Plus of course the scene in the first one where the creature bursts out of John Hurt's chest...WOW.

Star Wars:
When princess Lia sees General Tarkin on the death star and says to him: "I noticed your foul stench as I came onboard".

++

I'll probably thing of some more later on.

GREAT thread.....lol.
 
LLOYD

Excuse me, can you tell me how to get

to the medical school? I'm supposed

to be giving a lecture in twenty

minutes and my driver's a bit lost.



YOUNG WOMAN

(heavy European accent)

Go straight aheads and makes a left

over za bridge.



Lloyd checks out her body.



LLOYD

I couldn't help noticing the accent.

You from Jersey?



YOUNG WOMAN

(unimpressed)

Austria.



LLOYD

Austria? You're kidding.

(mock-Australian accent)

Well, g'day, mate. What do you say

we get together later and throw a few

shrimp on the barbie.



_Dumb and Dumber....Obviously :laugh:
 
"We are the music makers, and we are the dreamers of dreams"

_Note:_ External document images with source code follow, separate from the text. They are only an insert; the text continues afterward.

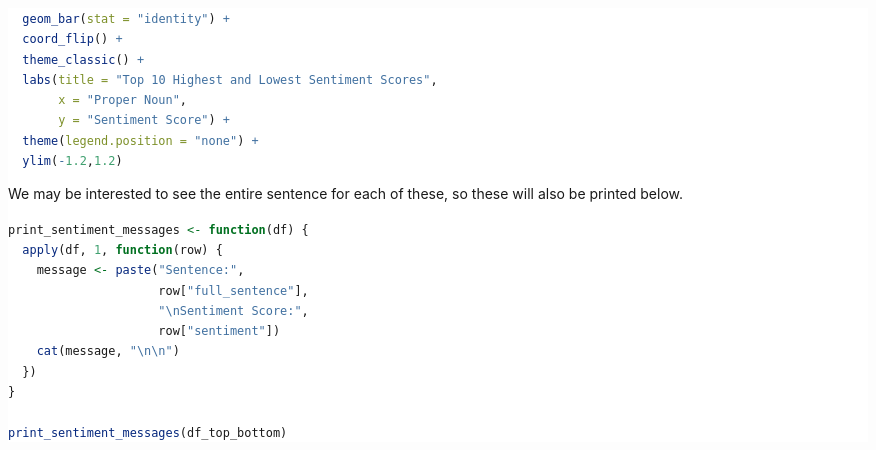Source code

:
 ```r
  geom_bar(stat = "identity") +
  coord_flip() +
  theme_classic() +
  labs(title = "Top 10 Highest and Lowest Sentiment Scores",
       x = "Proper Noun",
       y = "Sentiment Score") + 
  theme(legend.position = "none") +
  ylim(-1.2,1.2)

```

We may be interested to see the entire sentence for each of these, so these will also be printed below.

```r
print_sentiment_messages <- function(df) {
  apply(df, 1, function(row) {
    message <- paste("Sentence:", 
                     row["full_sentence"], 
                     "\nSentiment Score:", 
                     row["sentiment"])
    cat(message, "\n\n")
  })
}

print_sentiment_messages(df_top_bottom)
```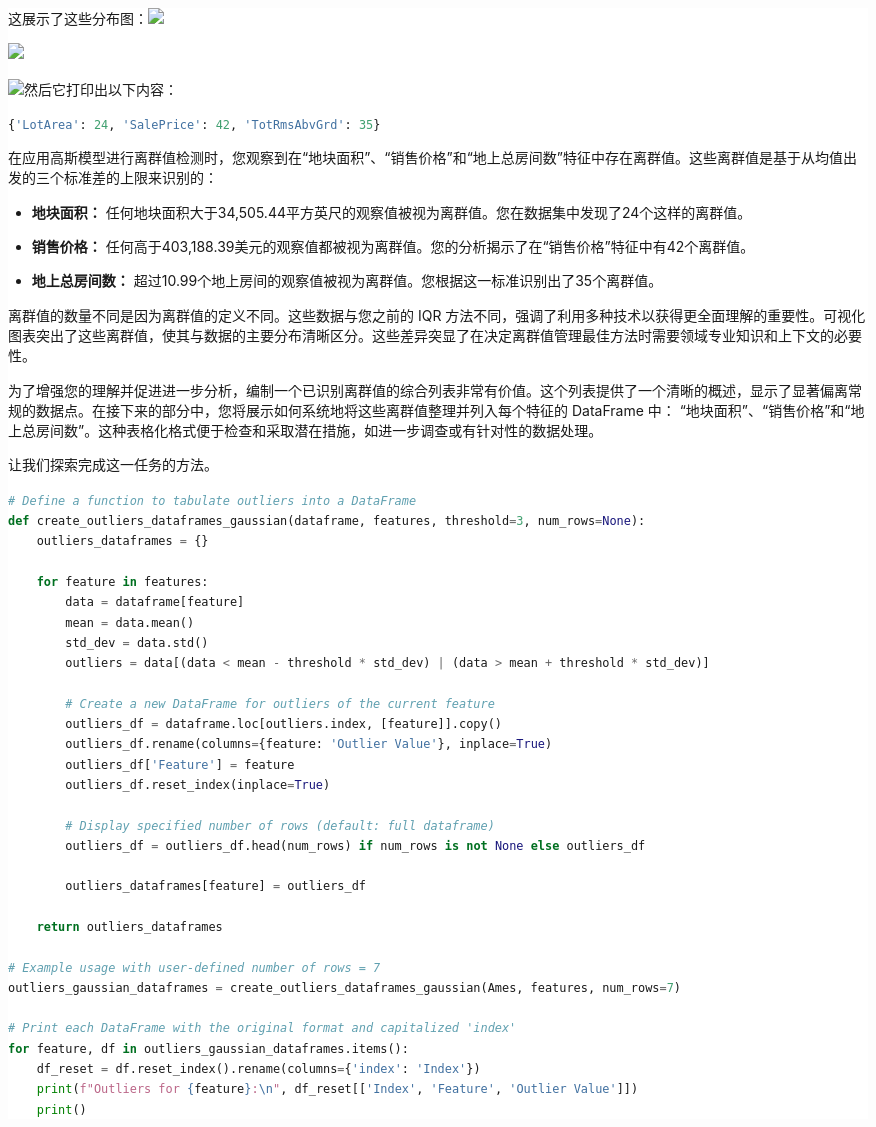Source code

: 这展示了这些分布图：[![](../Images/89c784309ede9ba6847592aa7616385a.png)](https://machinelearningmastery.com/wp-content/uploads/2024/01/Figure_2-5.png)

![](../Images/66c1676de9535431b9c24ae2a1b62623.png)

[![](../Images/1a2229db98afd65d81e99b193ec38b8c.png)](https://machinelearningmastery.com/wp-content/uploads/2024/01/Figure_4.png)然后它打印出以下内容：

```py
{'LotArea': 24, 'SalePrice': 42, 'TotRmsAbvGrd': 35}
```

在应用高斯模型进行离群值检测时，您观察到在“地块面积”、“销售价格”和“地上总房间数”特征中存在离群值。这些离群值是基于从均值出发的三个标准差的上限来识别的：

+   **地块面积：** 任何地块面积大于34,505.44平方英尺的观察值被视为离群值。您在数据集中发现了24个这样的离群值。

+   **销售价格：** 任何高于403,188.39美元的观察值都被视为离群值。您的分析揭示了在“销售价格”特征中有42个离群值。

+   **地上总房间数：** 超过10.99个地上房间的观察值被视为离群值。您根据这一标准识别出了35个离群值。

离群值的数量不同是因为离群值的定义不同。这些数据与您之前的 IQR 方法不同，强调了利用多种技术以获得更全面理解的重要性。可视化图表突出了这些离群值，使其与数据的主要分布清晰区分。这些差异突显了在决定离群值管理最佳方法时需要领域专业知识和上下文的必要性。

为了增强您的理解并促进进一步分析，编制一个已识别离群值的综合列表非常有价值。这个列表提供了一个清晰的概述，显示了显著偏离常规的数据点。在接下来的部分中，您将展示如何系统地将这些离群值整理并列入每个特征的 DataFrame 中： “地块面积”、“销售价格”和“地上总房间数”。这种表格化格式便于检查和采取潜在措施，如进一步调查或有针对性的数据处理。

让我们探索完成这一任务的方法。

```py
# Define a function to tabulate outliers into a DataFrame
def create_outliers_dataframes_gaussian(dataframe, features, threshold=3, num_rows=None):
    outliers_dataframes = {}

    for feature in features:
        data = dataframe[feature]
        mean = data.mean()
        std_dev = data.std()
        outliers = data[(data < mean - threshold * std_dev) | (data > mean + threshold * std_dev)]

        # Create a new DataFrame for outliers of the current feature
        outliers_df = dataframe.loc[outliers.index, [feature]].copy()
        outliers_df.rename(columns={feature: 'Outlier Value'}, inplace=True)
        outliers_df['Feature'] = feature
        outliers_df.reset_index(inplace=True)

        # Display specified number of rows (default: full dataframe)
        outliers_df = outliers_df.head(num_rows) if num_rows is not None else outliers_df

        outliers_dataframes[feature] = outliers_df

    return outliers_dataframes

# Example usage with user-defined number of rows = 7
outliers_gaussian_dataframes = create_outliers_dataframes_gaussian(Ames, features, num_rows=7)

# Print each DataFrame with the original format and capitalized 'index'
for feature, df in outliers_gaussian_dataframes.items():
    df_reset = df.reset_index().rename(columns={'index': 'Index'})
    print(f"Outliers for {feature}:\n", df_reset[['Index', 'Feature', 'Outlier Value']])
    print()
```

"The suspense is terrible .. . I hope it'll last"

(it's all about gene wilder's delivery)

fav. scene from the movie is when he first comes out of the factory, head down, limping his way to the gate and suddenly does a somersault
 
Four Weddings and a Funeral

Mrs. Beaumont: Are you married?

Fiona: No.

Mrs. Beaumont: Are you a lesbian?

Fiona: Good lord! What makes you ask that?

Mrs. Beaumont: Well, it is one of the possibilites for unmarried girls nowadays, and it's rather more interesting than saying, "Oh dear, never met the right chap," eh?

Fiona: Quite right. Why be dull?

Mrs. Beaumont: Thank you.

[long pause]
Fiona: I was a lesbian once at school, but only for about fifteen minutes.